Como contrapunto de la violencia machista de “Patrón”, “La garrapata”, cuento de Las panteras y el templo (1976), narra la historia de una marca (de una succión) que una suerte de femme fatale vampírica produce en Sebastián, joven buenmozo, diez años menor que ella. A medida que la relación avanza, el hombre comienza a decaer físicamente, a perder energía y voluntad. Contrariamente, Norah rejuvenece al punto de convertirse en una adolescente vital. Como una garrapata, le ha chupado la sangre: “Le digo que le sorbió el seso. Lo atrapó, esa es la idea, como entre las babas de una araña”, le comenta el narrador amigo de Sebastián al narratario. Como una reescritura del célebre “Almohadón de plumas” de Quiroga, Castillo combina, en un retrato con guiños gótico-románticos, la belleza vampiresca e indescriptible de Norah, con el asco y la repulsión del ácaro, mencionado de forma explícita sólo en el título.

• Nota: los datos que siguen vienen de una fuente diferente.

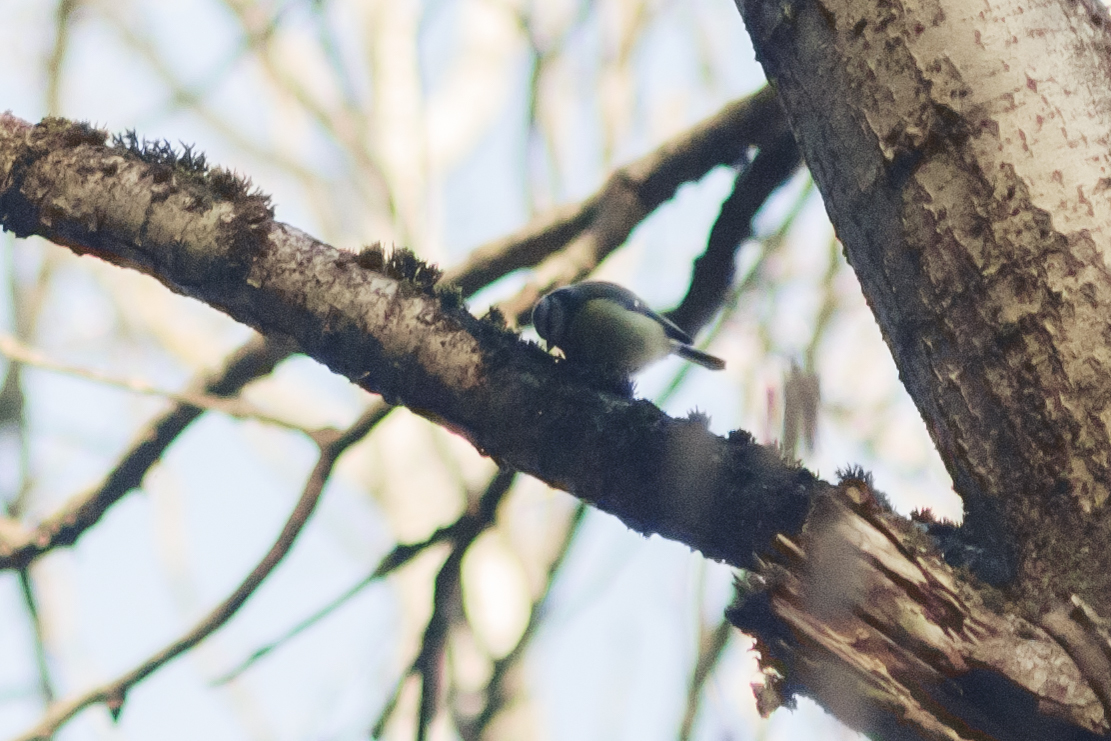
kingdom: Animalia
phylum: Chordata
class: Aves
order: Passeriformes
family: Paridae
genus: Cyanistes
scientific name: Cyanistes caeruleus
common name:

Es lícito leer “Patrón” dentro de las coordenadas realistas: nada más creíble en la sociedad actual que el abuso y el atropello, simbólico y material, del hombre (mejor dicho, del macho) hacia la mujer. La de Antenor Domínguez era una “ancha mano de castrar y marcar”. Castrar y marcar el ganado; poseer y marcar (con su semen y su apellido) el cuerpo (el embarazo) de Paula. A la hora de proponer una venganza femenina, a la hora de postular una acción violenta y total de la mujer hacia el hombre, Castillo tiene que recurrir a un verosímil cercano a lo fantástico, y construir a la mujer con los resabios arquetípicos del monstruo. Mientras que la crueldad de la mujer es del orden de lo sobrenatural y ominoso, la del hombre tiene efectos inmediatos, concretos, literales, si se quiere. El macho marca el cuerpo de la mujer; la mujer, por su parte, ha dejado huellas atávicas en el inconsciente (del hombre).
En distintos momentos de su carrera Castillo ha insistido en la idea de ser el autor de un único libro de cuentos: Los mundos reales. Cada uno de los volúmenes de relatos simbolizaría, así, una puerta de acceso diferente a su narrativa. Ingresar en esa pluralidad literaria implica aceptar una serie de pérdidas: la de la inocencia en los vínculos humanos; la de las buenas intenciones del amor; la del bien común; la de la fiabilidad de la razón. Pérdidas signadas por marcas: las que tajean el cuerpo o el espíritu del otro y las que la estructura social o el inconsciente dejan en el individuo. En los mundos de Castillo, “toda compañía tiene un precio”, como afirma el solitario narrador de “La Cosa”. El problema es que el precio que uno tiene que pagar por estar consigo mismo (con las maquinarias de su propia mente) puede ser aún peor.